Three weeks ago, the IMF’s sister agency, the World Bank, issued a more downbeat outlook for the global economy. The World Bank slashed its forecast for international growth this year by nearly half — to 1.7 per cent — and warned that the global economy would come “perilously close” to recession.

Despite the more hopeful outlook, global growth remains weak by historical standards and the war in Ukraine continues to weigh on activity and sow uncertainty. The report also cautions that the global economy still faces considerable risks, warning that “severe health outcomes in China could hold back the recovery, Russia’s war in Ukraine could escalate and tighter global financing costs could worsen debt distress.”

Growth in rich countries is expected to be particularly sluggish this year, with nine out of 10 advanced economies likely to have slower growth than they had in 2022.

The IMF projects growth in the United States to slow to 1.4 percent this year from 2 percent in 2022. It expects the jobless rate to rise from 3.5 percent to 5.2 percent next year, but that it is still possible that a recession can be avoided in the world’s largest economy.

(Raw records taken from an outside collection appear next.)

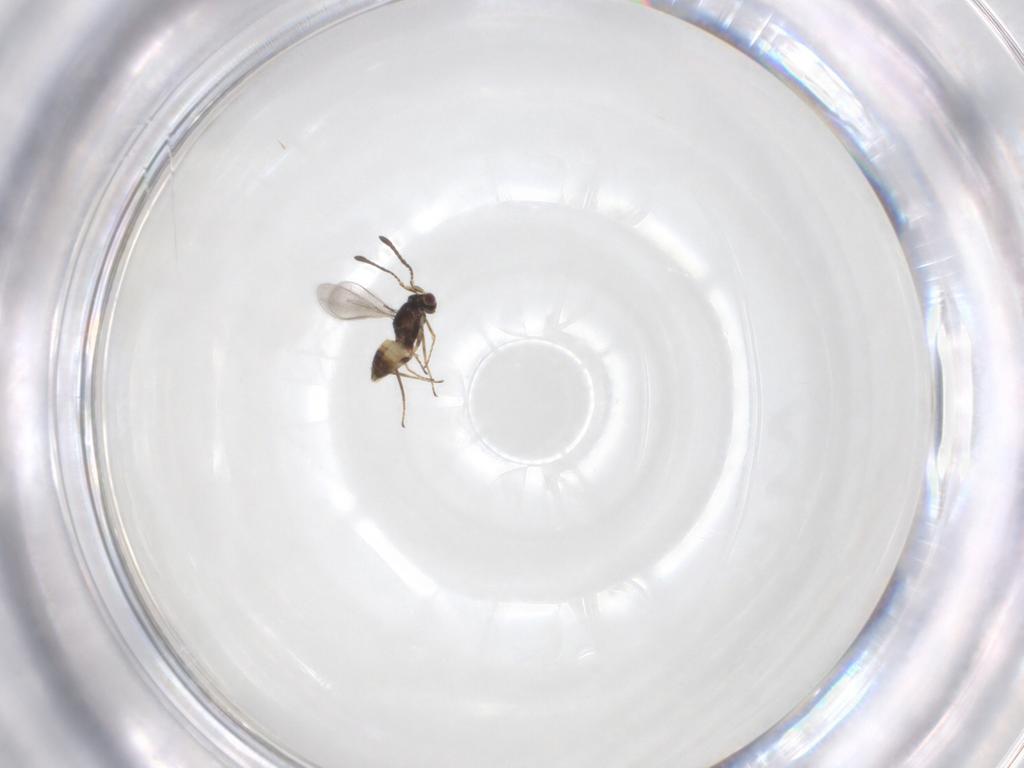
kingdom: Animalia
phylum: Arthropoda
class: Insecta
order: Hymenoptera
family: Mymaridae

“There is a narrow path that allows the U.S. economy to escape a recession altogether, or if it has a recession, the recession would be relatively shallow,” said Pierre-Olivier Gourinchas, the IMF’s chief economist.

The slowdown in Europe will be more pronounced, the IMF said, as the boost from the reopening of its economies fades this year and consumer confidence frays in the face of double-digit inflation. In the euro area, growth is projected to slow to 0.7 percent from 3.5 percent.

China is projected to pick up the slack with output accelerating to 5.2 percent in 2023 from 3 percent in 2022.